(Given information)

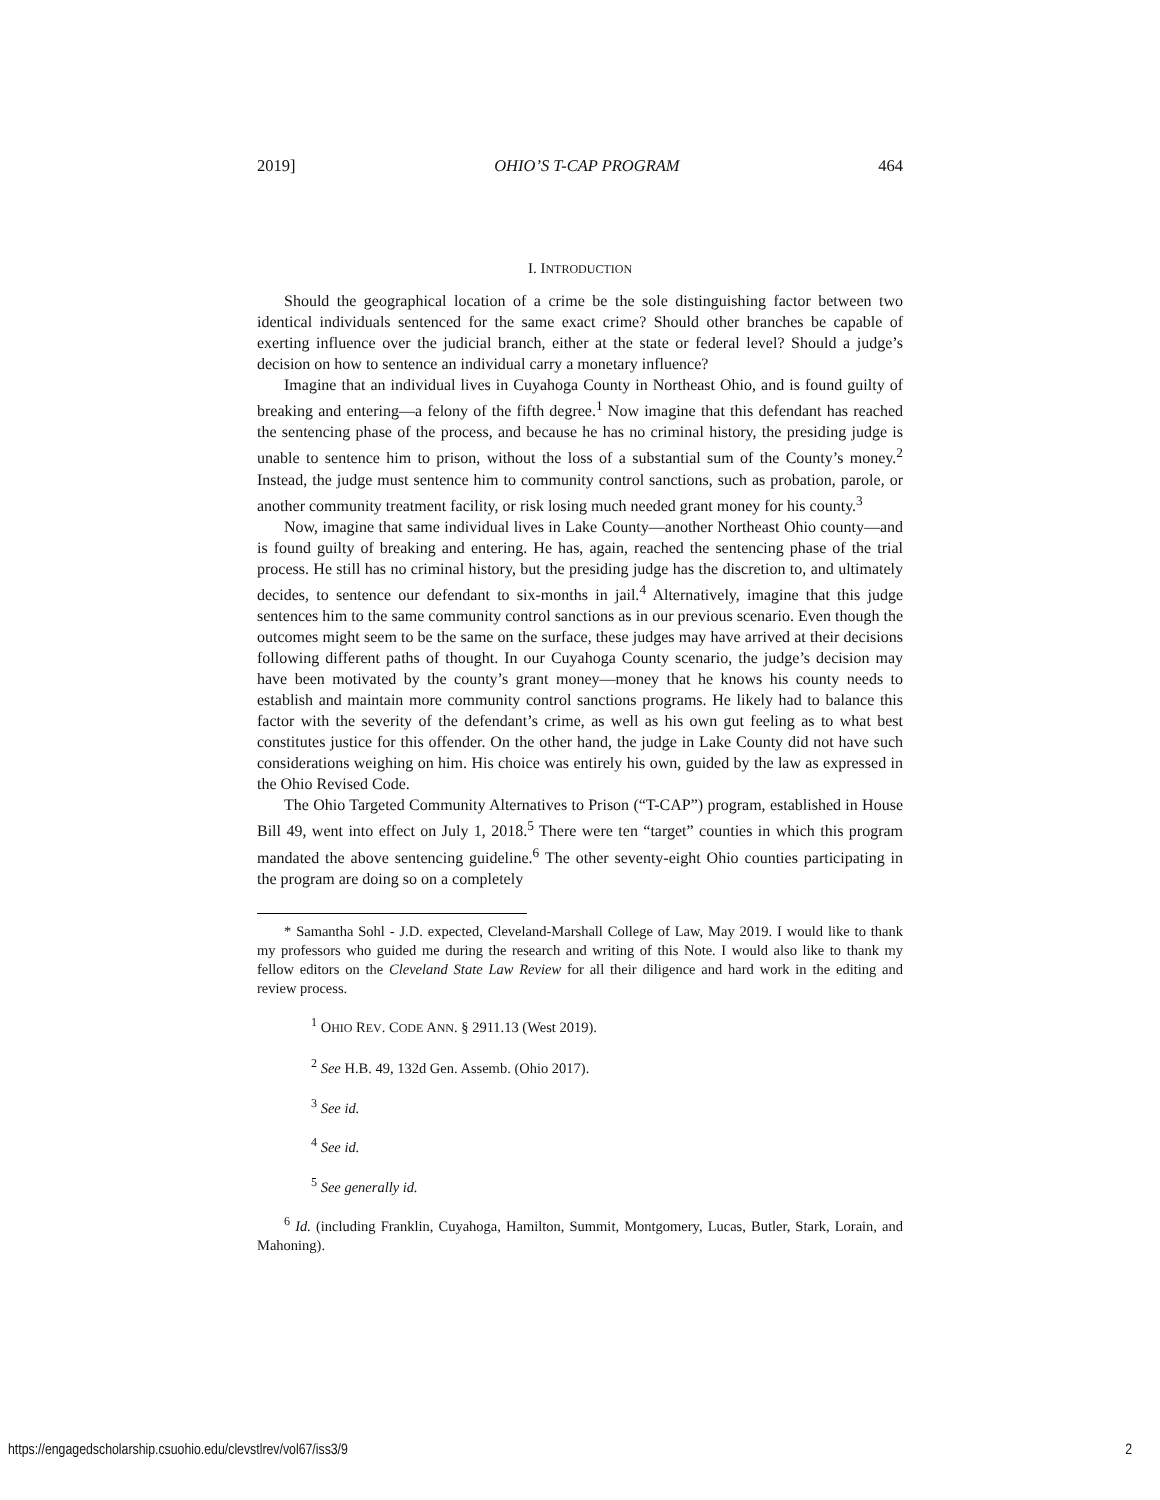2019] OHIO’S T-CAP PROGRAM 464
I. INTRODUCTION
Should the geographical location of a crime be the sole distinguishing factor between two identical individuals sentenced for the same exact crime? Should other branches be capable of exerting influence over the judicial branch, either at the state or federal level? Should a judge’s decision on how to sentence an individual carry a monetary influence?
Imagine that an individual lives in Cuyahoga County in Northeast Ohio, and is found guilty of breaking and entering—a felony of the fifth degree.<sup>1</sup> Now imagine that this defendant has reached the sentencing phase of the process, and because he has no criminal history, the presiding judge is unable to sentence him to prison, without the loss of a substantial sum of the County’s money.<sup>2</sup> Instead, the judge must sentence him to community control sanctions, such as probation, parole, or another community treatment facility, or risk losing much needed grant money for his county.<sup>3</sup>
Now, imagine that same individual lives in Lake County—another Northeast Ohio county—and is found guilty of breaking and entering. He has, again, reached the sentencing phase of the trial process. He still has no criminal history, but the presiding judge has the discretion to, and ultimately decides, to sentence our defendant to six-months in jail.<sup>4</sup> Alternatively, imagine that this judge sentences him to the same community control sanctions as in our previous scenario. Even though the outcomes might seem to be the same on the surface, these judges may have arrived at their decisions following different paths of thought. In our Cuyahoga County scenario, the judge’s decision may have been motivated by the county’s grant money—money that he knows his county needs to establish and maintain more community control sanctions programs. He likely had to balance this factor with the severity of the defendant’s crime, as well as his own gut feeling as to what best constitutes justice for this offender. On the other hand, the judge in Lake County did not have such considerations weighing on him. His choice was entirely his own, guided by the law as expressed in the Ohio Revised Code.
The Ohio Targeted Community Alternatives to Prison (“T-CAP”) program, established in House Bill 49, went into effect on July 1, 2018.<sup>5</sup> There were ten “target” counties in which this program mandated the above sentencing guideline.<sup>6</sup> The other seventy-eight Ohio counties participating in the program are doing so on a completely
* Samantha Sohl - J.D. expected, Cleveland-Marshall College of Law, May 2019. I would like to thank my professors who guided me during the research and writing of this Note. I would also like to thank my fellow editors on the Cleveland State Law Review for all their diligence and hard work in the editing and review process.
<sup>1</sup> OHIO REV. CODE ANN. § 2911.13 (West 2019).
<sup>2</sup> See H.B. 49, 132d Gen. Assemb. (Ohio 2017).
<sup>3</sup> See id.
<sup>4</sup> See id.
<sup>5</sup> See generally id.
<sup>6</sup> Id. (including Franklin, Cuyahoga, Hamilton, Summit, Montgomery, Lucas, Butler, Stark, Lorain, and Mahoning).
https://engagedscholarship.csuohio.edu/clevstlrev/vol67/iss3/9 2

(End Given information)

Your goal:
Write out, please, only the lines from the one with "The Ohio Targeted" through the last line above, both included and unchanged.

Your response:
The Ohio Targeted Community Alternatives to Prison (“T-CAP”) program, established in House Bill 49, went into effect on July 1, 2018.<sup>5</sup> There were ten “target” counties in which this program mandated the above sentencing guideline.<sup>6</sup> The other seventy-eight Ohio counties participating in the program are doing so on a completely
* Samantha Sohl - J.D. expected, Cleveland-Marshall College of Law, May 2019. I would like to thank my professors who guided me during the research and writing of this Note. I would also like to thank my fellow editors on the Cleveland State Law Review for all their diligence and hard work in the editing and review process.
<sup>1</sup> OHIO REV. CODE ANN. § 2911.13 (West 2019).
<sup>2</sup> See H.B. 49, 132d Gen. Assemb. (Ohio 2017).
<sup>3</sup> See id.
<sup>4</sup> See id.
<sup>5</sup> See generally id.
<sup>6</sup> Id. (including Franklin, Cuyahoga, Hamilton, Summit, Montgomery, Lucas, Butler, Stark, Lorain, and Mahoning).
https://engagedscholarship.csuohio.edu/clevstlrev/vol67/iss3/9 2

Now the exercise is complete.